# QUOTED PASSAGE

Can We Help?: Request a Cash Offer for the Home in Probate
What do I have to look forward to as administrator of an estate?
If you have been named the administrator of your loved one’s estate, you have a serious and potentially daunting responsibility ahead of you. Depending on the size of your family, you may be dealing with multiple heirs, each with his or her own interests and ideas as to how property should be divided. The actual probate process can take months or even years, depending on the size and worth of the estate and the complexity of the legal issues brought into play. If you are fortunate, your loved one owned his or her home outright. If there is a mortgage on the home, however, those payments will have to be made until such time the property is sold or the mortgage is paid in full. Probate and administrative fees will also accumulate over the span of the probate process.
The length of the probate process can be minimized through the timely liquidation of assets, with the most difficult asset to sell usually being the home and other real estate.
My loved one’s home is in terrible shape. How can I sell a house in disrepair?
Sadly, many homes in probate are in fairly poor shape, often because the late homeowner was elderly or ill and unable to maintain it properly. If you choose to sell the house through traditional channels, such as through a Realtor, you will be responsible for making any necessary repairs to the house and making sure that is clean and presentable to potential buyers.
If you choose to work with Fast Home Help and we are able to make a cash offer on the home, we will buy the house “as-is.” You won’t have to worry about the condition of the house or whether it could eventually fall into foreclosure; you’ll simply be able to walk away from it with clean hands and a clear conscience.
Do I need the probate court’s permission to sell the home?

# SOURCE DATA
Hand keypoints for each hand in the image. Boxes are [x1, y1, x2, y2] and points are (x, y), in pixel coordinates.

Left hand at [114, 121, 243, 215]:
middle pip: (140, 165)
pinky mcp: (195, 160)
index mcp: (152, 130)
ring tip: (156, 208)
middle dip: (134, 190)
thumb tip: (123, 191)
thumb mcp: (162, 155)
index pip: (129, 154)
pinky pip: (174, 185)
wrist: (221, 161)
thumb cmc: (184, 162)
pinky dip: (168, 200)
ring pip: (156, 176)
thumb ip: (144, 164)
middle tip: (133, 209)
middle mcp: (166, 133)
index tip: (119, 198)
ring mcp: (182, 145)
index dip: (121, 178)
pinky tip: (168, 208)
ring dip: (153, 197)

# YOUR GOAL
Reproduce the probate text starting with "Can We Help?: Request" and going on through "the probate process.", changing each "administrator" to "executor". The listing plays no part in this.

# SOLUTION TO THE EXERCISE
Can We Help?: Request a Cash Offer for the Home in Probate
What do I have to look forward to as executor of an estate?
If you have been named the executor of your loved one’s estate, you have a serious and potentially daunting responsibility ahead of you. Depending on the size of your family, you may be dealing with multiple heirs, each with his or her own interests and ideas as to how property should be divided. The actual probate process can take months or even years, depending on the size and worth of the estate and the complexity of the legal issues brought into play. If you are fortunate, your loved one owned his or her home outright. If there is a mortgage on the home, however, those payments will have to be made until such time the property is sold or the mortgage is paid in full. Probate and administrative fees will also accumulate over the span of the probate process.